Brano da leggere
◇ ◇ ◇ ◇

Thomas Jeppe, Market. Courtesy Fiorucci

Market è un’installazione che si presenta come un vero e proprio mercato, con richiami evidenti ai suk. L’opera è un equilibrio tra conflitto e armonia, spiega Jeppe, e ha un legame importante con l’architettura. “Ogni mostra è un intervento nello spazio, un dialogo tra struttura e storia,” spiega l’artista, aggiungendo che la galleria diventa “un organismo vivente, con luce, suoni e forme che plasmano l’esperienza.” Con Market, Jeppe vuole interrogarsi su ciò che, in questa trasformazione culturale, ha ancora valore.

All’ora di pranzo, camminiamo scalzi con Jeppe sulle strisce bianche e nere dell’installazione, realizzate con materiali tipici dei pavimenti delle scuole di danza. La luce del sole filtra dalle ampie finestre di questo spazio, un tempo parte del più grande mulino a vapore di Milano, ora ristrutturato. Tutto è pronto per l’apertura serale, quando il Circolo UltraFiorucci farà il suo debutto ufficiale. Jeppe mi fa ascoltare la sonorizzazione composta appositamente da Low Jack (Philippe Hallais) dal suo telefono, e mostra le foto dell’installazione con la macchina del fumo, che verrà attivata durante l’inaugurazione. “La colonna sonora non è solo un accompagnamento, è un protagonista attivo della mostra,” precisa.

◇ ◇ ◇ ◇

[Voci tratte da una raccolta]
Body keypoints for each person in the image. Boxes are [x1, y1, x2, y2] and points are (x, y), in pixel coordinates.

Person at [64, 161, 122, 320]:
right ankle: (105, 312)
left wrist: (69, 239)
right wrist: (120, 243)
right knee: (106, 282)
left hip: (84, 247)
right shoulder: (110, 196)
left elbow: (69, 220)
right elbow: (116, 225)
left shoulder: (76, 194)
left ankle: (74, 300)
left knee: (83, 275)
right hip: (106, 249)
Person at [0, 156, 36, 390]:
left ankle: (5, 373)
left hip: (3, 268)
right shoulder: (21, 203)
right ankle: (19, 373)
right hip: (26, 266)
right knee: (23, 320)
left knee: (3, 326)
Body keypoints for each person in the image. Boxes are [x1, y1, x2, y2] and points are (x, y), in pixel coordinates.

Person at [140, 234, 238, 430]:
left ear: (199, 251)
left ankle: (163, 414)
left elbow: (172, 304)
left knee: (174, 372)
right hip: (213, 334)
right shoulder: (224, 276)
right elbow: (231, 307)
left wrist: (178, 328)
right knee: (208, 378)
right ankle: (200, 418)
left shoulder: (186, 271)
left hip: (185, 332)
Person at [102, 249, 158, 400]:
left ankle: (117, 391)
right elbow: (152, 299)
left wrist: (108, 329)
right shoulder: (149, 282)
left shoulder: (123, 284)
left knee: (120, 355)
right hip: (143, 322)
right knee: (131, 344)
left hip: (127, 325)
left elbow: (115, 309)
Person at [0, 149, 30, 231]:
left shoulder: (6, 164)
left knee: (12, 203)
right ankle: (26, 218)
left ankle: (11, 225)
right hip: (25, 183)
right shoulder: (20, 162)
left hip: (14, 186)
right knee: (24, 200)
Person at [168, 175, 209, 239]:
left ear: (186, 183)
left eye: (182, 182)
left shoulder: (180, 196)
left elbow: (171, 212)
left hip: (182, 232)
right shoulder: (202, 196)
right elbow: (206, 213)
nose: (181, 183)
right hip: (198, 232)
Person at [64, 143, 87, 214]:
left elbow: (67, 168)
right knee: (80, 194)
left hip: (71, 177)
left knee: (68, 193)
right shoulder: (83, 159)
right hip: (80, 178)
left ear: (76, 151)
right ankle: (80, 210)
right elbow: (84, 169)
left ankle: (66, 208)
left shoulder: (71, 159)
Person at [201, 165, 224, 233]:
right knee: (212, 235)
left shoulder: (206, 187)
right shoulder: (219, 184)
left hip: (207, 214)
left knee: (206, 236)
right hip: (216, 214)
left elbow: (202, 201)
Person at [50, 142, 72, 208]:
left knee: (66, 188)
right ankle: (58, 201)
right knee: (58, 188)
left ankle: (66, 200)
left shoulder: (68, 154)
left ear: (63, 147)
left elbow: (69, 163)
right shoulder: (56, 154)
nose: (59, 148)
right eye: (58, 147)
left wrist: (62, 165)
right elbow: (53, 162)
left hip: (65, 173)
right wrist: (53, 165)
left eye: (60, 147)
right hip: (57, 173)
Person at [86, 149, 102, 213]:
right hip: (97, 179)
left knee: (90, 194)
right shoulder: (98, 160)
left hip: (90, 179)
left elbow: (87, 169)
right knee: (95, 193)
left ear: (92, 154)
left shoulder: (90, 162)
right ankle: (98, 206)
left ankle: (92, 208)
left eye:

◇ ◇ ◇ ◇

Esplora il materiale
1 > Riporta, per favore, la parte del brano sull'installazione Market che si apre con le parole contenenti "Thomas Jeppe, Market." e si chiude con "ha ancora valore.".
2 > Prosegui il brano sull'installazione Market a partire dalla sua ultima frase.
Le voci sono un materiale a sé, distinto dal brano.

Soluzioni dell'esercizio
1 >
Thomas Jeppe, Market. Courtesy Fiorucci

Market è un’installazione che si presenta come un vero e proprio mercato, con richiami evidenti ai suk. L’opera è un equilibrio tra conflitto e armonia, spiega Jeppe, e ha un legame importante con l’architettura. “Ogni mostra è un intervento nello spazio, un dialogo tra struttura e storia,” spiega l’artista, aggiungendo che la galleria diventa “un organismo vivente, con luce, suoni e forme che plasmano l’esperienza.” Con Market, Jeppe vuole interrogarsi su ciò che, in questa trasformazione culturale, ha ancora valore.

2 >
Thomas Jeppe, Market. Courtesy Fiorucci

Tre elementi principali caratterizzano l’installazione lungo la navata dello spazio UltraFiorucci, concludendosi su una parete bianca che ospita un unico dipinto. Il primo sono i quadri della serie Tumult, che raffigurano porzioni di cielo ispirate a immagini tratte dalle notizie. “Tutte le notizie accadono sotto lo stesso cielo,” spiega Jeppe. Queste opere rappresentano una via per l’astrazione: “sono senza tempo, ma al contempo molto concrete.”

Ogni mostra è un intervento nello spazio, un dialogo tra struttura e storia. La galleria diventa un organismo vivente, con luce, suoni e forme che plasmano l’esperienza.

Thomas Jeppe

Il secondo elemento sono i grandi poster, ingrandimenti di fotografie scattate di notte a Parigi con il telefono. Jeppe indica un’immagine che ritiene particolarmente significativa: una manifestazione, con persone che fotografano avvolte nella nebbia colorata di un fumogeno. Alcuni dettagli, come il logo di una nota catena di fast-food, sono stati intenzionalmente oscurati.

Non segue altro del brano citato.